-------- Available data --------

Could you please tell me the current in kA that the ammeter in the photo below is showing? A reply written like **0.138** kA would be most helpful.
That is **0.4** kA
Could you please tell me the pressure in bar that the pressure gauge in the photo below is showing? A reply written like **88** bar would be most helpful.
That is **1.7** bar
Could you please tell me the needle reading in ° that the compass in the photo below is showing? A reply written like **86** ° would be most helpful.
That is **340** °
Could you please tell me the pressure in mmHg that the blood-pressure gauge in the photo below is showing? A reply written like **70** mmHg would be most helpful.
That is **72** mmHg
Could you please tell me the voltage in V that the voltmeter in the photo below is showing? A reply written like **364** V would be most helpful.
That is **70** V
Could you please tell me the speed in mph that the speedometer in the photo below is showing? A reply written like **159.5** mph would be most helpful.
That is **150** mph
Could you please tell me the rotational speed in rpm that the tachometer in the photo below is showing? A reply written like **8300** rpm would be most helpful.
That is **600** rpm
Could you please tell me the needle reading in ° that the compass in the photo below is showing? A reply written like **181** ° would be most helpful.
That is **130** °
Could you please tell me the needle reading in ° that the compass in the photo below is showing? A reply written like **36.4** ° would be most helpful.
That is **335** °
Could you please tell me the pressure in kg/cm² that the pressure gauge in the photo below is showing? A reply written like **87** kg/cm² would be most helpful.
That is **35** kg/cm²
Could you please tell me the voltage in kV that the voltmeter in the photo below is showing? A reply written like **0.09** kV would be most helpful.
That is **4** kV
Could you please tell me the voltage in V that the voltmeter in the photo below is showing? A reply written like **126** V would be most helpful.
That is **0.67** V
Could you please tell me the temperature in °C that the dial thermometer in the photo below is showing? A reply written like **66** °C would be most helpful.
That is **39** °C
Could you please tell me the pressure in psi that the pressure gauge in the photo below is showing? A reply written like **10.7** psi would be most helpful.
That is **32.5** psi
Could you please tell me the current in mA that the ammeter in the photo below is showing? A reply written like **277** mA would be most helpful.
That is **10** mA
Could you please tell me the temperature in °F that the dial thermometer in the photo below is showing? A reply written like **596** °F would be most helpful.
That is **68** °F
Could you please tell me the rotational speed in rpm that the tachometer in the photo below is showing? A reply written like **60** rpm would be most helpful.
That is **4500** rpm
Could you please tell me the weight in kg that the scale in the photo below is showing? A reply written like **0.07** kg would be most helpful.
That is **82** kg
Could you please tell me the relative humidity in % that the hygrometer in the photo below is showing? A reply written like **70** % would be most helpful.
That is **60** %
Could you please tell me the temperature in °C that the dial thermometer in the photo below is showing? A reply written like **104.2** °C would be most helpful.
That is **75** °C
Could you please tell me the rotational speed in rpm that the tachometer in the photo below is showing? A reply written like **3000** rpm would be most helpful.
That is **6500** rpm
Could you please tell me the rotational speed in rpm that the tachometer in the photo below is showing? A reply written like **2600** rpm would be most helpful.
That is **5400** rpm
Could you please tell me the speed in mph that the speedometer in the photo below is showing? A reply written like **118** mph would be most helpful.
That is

--------

Exercise requirements: Show each line of the material above that contains the word "voltmeter", copying every such line in full.

Exercise solution:
Could you please tell me the voltage in V that the voltmeter in the photo below is showing? A reply written like **364** V would be most helpful.
Could you please tell me the voltage in kV that the voltmeter in the photo below is showing? A reply written like **0.09** kV would be most helpful.
Could you please tell me the voltage in V that the voltmeter in the photo below is showing? A reply written like **126** V would be most helpful.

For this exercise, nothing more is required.